In the case of an installment loan, constant loan installments are usually agreed for the entire repayment period, which are to be paid on a monthly basis. These equal installments (annuities) include not only the repayment share but also the interest. For this annuity repayment, the total annual exposure for the borrower remains the same throughout the term. Alternatively, there are repayment modalities in which only the repayment rate remains constant, but the current payments decline. The decreasing overall burden results from the continuously falling interest payments, which result from the reduced residual debt. Amortization and interest payments are therefore paid separately.

What and how can be financed by installment loan?

With a installment loan, purchases worth approximately € 1,000 to € 120,000 can be financed, whereby these limits vary depending on the provider. Compared to the credit line, it represents the cheaper option because the interest rates are lower. In case of permanent financial bottlenecks, which entail a recurrent overdraft of the credit line on the current account, installment credit is therefore preferable. Its term is within a time frame of one to a maximum of ten years. The amount of the interest rate depends on the creditworthiness of the borrower.

Private borrowers must demonstrate a secured income from permanent employment to receive an installment loan. Prerequisite for the lending is the economic ability to settle the current installments. Credit institutions can demand the assignment of the attachable portion of income as a hedge against default risk. The co-application by spouse or partner as well as the guarantee by a third person are also customary.

In addition, the conclusion of a residual debt insurance (RSV) may be provided, which is to secure the installment loan in case of illness, unemployment or death of the borrower. This residual debt insurance is associated with additional costs. Other collateral remains the exception for installment loans.

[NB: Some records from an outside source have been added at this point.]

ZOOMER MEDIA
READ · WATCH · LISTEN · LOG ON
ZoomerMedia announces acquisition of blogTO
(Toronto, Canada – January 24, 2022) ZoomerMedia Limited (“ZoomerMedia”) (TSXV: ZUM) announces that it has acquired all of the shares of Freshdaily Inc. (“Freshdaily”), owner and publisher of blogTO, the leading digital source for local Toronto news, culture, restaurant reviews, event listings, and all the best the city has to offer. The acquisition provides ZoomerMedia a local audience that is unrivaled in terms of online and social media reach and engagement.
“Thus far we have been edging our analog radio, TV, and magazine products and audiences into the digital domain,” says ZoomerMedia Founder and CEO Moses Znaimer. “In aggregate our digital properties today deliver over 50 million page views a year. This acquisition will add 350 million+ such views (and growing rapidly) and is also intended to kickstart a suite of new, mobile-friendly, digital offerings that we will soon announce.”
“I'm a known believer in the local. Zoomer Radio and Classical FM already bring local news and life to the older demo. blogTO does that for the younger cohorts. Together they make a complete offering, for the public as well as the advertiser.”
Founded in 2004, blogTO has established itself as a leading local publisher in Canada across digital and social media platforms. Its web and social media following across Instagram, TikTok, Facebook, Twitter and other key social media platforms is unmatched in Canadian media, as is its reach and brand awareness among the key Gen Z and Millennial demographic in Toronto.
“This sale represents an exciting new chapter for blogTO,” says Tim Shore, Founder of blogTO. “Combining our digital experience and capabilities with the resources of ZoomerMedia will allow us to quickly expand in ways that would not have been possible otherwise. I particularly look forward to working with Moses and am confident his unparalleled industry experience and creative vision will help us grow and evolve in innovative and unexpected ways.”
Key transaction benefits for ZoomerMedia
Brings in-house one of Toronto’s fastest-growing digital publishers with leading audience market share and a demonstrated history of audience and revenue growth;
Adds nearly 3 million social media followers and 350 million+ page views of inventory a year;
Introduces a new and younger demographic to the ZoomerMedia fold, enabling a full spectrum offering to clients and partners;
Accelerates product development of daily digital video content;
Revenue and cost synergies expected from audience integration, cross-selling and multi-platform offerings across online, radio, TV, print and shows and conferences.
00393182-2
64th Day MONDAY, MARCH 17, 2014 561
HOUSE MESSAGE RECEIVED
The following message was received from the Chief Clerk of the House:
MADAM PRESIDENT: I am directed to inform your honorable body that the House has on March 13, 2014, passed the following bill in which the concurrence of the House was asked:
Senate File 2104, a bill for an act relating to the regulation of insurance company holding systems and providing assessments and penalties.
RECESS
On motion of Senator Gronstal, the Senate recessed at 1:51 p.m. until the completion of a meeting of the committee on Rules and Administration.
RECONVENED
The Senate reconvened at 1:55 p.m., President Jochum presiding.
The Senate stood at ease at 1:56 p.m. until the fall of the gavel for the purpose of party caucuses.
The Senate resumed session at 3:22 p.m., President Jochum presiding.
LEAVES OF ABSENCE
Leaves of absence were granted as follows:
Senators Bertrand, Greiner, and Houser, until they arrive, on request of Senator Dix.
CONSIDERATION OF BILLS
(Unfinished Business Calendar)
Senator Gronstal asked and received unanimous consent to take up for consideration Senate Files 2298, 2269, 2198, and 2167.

Who can get installment loan?

Depending on whether the installment loan is granted to a private person for the acquisition of consumer goods or a self-employed person to finance business investments, it is a consumer credit or a productive loan. Consumers are entitled to a statutory right of withdrawal, after which they can revoke the installment loan within two weeks of signing the contract. In addition, installment loans from consumers are subject to additional formal requirements such as the written form and the mandatory indication of the effective interest rate.

Installment credits can be taken for various uses. Since it is usually a purpose-free debt financing form, the borrower can freely dispose of the loan amount paid out. The reasons for borrowing range from the purchase of a vehicle over the renovation of a home to financing an education or a trip. These uses are not mandatory part of the loan agreement.

However, banks often offer earmarked installment loans at more favorable terms. In this case, they are specifically taken out as car loans, home loans or debt rescheduling, which allows the borrower to use the loan only appropriately, but in return benefit from lower interest rates. Installment credits are also advertised with the terms small loan, online loan and instant loan.

Installment loans vary in terms of the terms and conditions between the individual providers. They are usually offered in the form of standardized offers. The lenders are both banks with branch network and direct banks in question. In addition, credit agencies make their services available. For the borrower, a comparison of the various loan offers seems worthwhile.